■ **Records for the task**
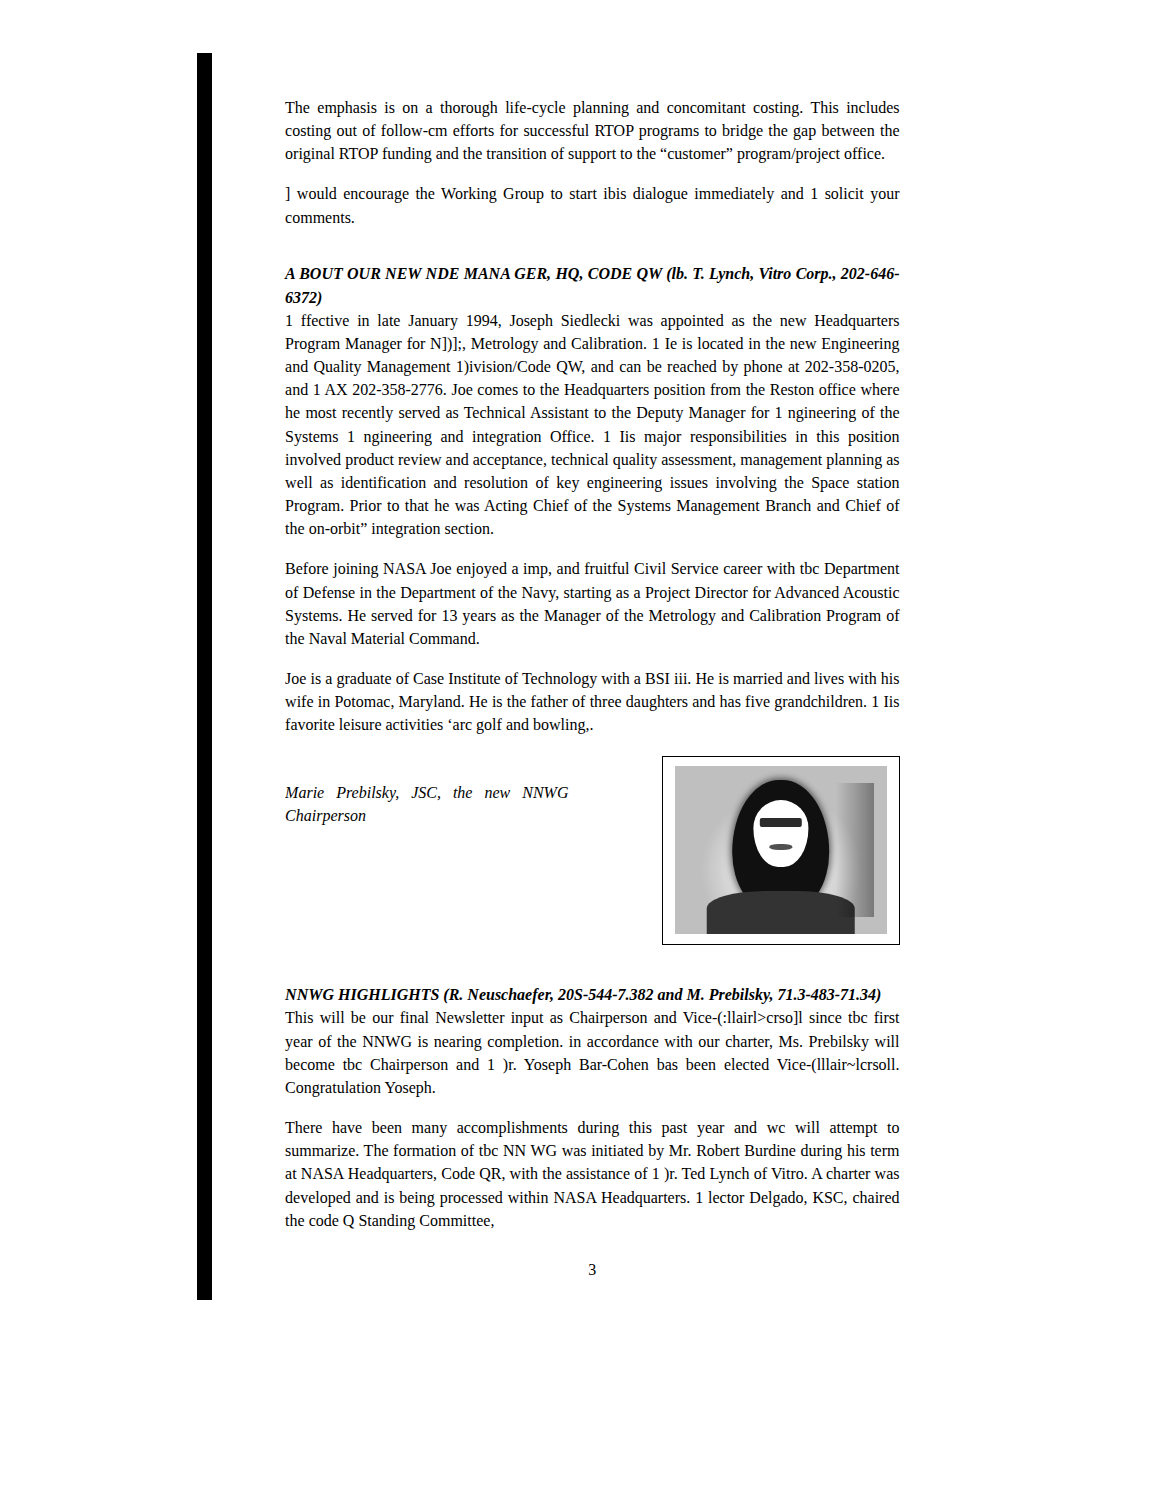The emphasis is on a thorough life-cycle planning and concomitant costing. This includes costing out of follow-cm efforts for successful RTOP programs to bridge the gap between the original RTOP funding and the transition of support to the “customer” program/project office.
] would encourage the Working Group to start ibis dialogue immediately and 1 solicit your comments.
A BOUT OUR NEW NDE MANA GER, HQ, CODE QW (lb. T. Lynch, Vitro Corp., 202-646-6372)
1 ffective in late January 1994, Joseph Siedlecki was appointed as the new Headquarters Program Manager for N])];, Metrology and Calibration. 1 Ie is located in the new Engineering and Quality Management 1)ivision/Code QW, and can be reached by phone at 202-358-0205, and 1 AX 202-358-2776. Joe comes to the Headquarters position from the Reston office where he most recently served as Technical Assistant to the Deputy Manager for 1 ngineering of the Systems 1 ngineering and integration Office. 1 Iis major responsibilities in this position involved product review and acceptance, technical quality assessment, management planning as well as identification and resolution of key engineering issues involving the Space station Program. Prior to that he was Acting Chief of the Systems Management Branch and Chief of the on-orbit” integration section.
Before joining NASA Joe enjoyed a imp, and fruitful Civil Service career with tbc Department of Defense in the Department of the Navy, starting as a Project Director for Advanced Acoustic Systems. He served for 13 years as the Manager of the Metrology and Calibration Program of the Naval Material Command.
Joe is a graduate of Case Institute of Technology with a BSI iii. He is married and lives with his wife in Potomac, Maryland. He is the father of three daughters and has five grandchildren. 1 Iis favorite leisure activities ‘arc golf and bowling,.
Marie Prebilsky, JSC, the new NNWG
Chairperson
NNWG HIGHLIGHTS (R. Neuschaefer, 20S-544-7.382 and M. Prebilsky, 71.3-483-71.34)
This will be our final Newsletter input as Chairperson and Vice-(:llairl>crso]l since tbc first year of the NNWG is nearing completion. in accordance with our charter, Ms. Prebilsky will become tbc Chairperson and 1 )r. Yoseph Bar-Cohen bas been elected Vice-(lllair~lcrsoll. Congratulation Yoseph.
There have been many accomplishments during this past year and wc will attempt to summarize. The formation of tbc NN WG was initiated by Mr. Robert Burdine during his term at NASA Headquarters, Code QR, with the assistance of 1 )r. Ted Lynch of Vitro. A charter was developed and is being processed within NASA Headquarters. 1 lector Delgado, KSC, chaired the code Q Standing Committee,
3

■ **Work task**
Please print, exactly as given, the lines running from the beginning of the listing through the line containing "solicit your comments.", omitting each picture.

■ **Task result**
The emphasis is on a thorough life-cycle planning and concomitant costing. This includes costing out of follow-cm efforts for successful RTOP programs to bridge the gap between the original RTOP funding and the transition of support to the “customer” program/project office.
] would encourage the Working Group to start ibis dialogue immediately and 1 solicit your comments.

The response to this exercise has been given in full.